In the absence of any immediate policy fixes, Democrats will have to become more tactful in how they discuss healthcare on the campaign trail. But this does not mean shrinking from a vision of what they aim to achieve: health policy remains the central way the welfare state can be harnessed to dramatically improve developmental outcomes, spread economic opportunity, and contain household bills. If they want a second Biden administration, Democrats must offer concrete plans to alleviate the health-related financial woes that too many families shoulder, including medical debt that burdens over 100 million Americans.
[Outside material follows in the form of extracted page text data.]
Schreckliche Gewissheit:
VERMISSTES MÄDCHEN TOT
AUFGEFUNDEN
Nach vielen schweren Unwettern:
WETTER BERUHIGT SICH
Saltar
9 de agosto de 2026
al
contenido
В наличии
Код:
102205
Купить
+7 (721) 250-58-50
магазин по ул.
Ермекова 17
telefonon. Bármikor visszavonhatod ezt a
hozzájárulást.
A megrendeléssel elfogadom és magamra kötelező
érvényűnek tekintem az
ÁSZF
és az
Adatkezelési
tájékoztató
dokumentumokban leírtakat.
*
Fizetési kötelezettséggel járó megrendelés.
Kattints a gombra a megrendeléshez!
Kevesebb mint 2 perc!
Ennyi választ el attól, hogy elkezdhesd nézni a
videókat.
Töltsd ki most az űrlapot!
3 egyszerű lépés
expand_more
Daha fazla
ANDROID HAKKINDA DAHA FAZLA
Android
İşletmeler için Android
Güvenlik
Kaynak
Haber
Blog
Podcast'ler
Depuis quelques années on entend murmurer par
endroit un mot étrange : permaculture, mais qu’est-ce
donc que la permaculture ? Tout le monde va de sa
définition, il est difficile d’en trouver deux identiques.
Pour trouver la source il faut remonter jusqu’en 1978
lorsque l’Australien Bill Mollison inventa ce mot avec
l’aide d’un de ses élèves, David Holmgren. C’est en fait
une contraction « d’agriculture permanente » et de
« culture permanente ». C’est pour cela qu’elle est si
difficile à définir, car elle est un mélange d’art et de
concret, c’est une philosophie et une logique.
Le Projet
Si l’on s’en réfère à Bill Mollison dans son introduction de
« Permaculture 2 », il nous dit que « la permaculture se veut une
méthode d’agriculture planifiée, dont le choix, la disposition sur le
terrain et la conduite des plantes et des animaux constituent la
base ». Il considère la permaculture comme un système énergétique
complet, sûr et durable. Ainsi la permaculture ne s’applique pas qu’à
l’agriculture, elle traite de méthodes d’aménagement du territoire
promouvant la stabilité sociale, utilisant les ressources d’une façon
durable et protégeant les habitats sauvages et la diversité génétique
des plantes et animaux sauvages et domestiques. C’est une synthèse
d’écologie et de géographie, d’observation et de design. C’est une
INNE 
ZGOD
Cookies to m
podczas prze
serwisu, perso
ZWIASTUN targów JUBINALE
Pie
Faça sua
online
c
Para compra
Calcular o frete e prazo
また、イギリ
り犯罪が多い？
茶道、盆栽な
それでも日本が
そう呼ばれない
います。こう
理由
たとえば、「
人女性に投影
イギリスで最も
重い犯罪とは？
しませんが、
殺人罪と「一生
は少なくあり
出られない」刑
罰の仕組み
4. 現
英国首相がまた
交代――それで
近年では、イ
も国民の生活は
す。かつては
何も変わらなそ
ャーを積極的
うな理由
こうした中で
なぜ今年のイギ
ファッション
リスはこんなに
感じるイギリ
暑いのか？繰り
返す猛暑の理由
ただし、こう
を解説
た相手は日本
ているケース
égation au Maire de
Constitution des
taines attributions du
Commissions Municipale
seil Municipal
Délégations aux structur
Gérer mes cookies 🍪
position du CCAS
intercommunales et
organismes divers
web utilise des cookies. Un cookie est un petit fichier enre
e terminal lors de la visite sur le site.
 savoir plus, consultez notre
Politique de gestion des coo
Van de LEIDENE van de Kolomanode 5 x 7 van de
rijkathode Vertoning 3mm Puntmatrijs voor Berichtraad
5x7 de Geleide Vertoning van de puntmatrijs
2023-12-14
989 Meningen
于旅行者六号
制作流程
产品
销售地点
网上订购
They should also highlight how the administration’s burgeoning antitrust agenda is already leading to reforms that save Americans from predatory practices, like the No Surprises Act, which aims to prevent unexpected medical bills.
Millions of Americans still face profound obstacles to acquiring reliable, uninterrupted, and affordable healthcare. This is a consequence not merely of conservative obstructionism but of Democrats’ patchwork approach to the issue. While most working Americans now have a tangle of options to obtain basic care, they have few assurances overall costs won’t continue to rise, regardless of the ebb and flow of real wage gains. If the Democratic Party cannot resolve to arrest another surge in regional, racial, and income-based health disparities, the inequalities that characterized the neoliberal era will only persist.
Justin H. Vassallo is a writer specializing in American political development, political economy, party systems, and ideology, and a columnist at Compact magazine.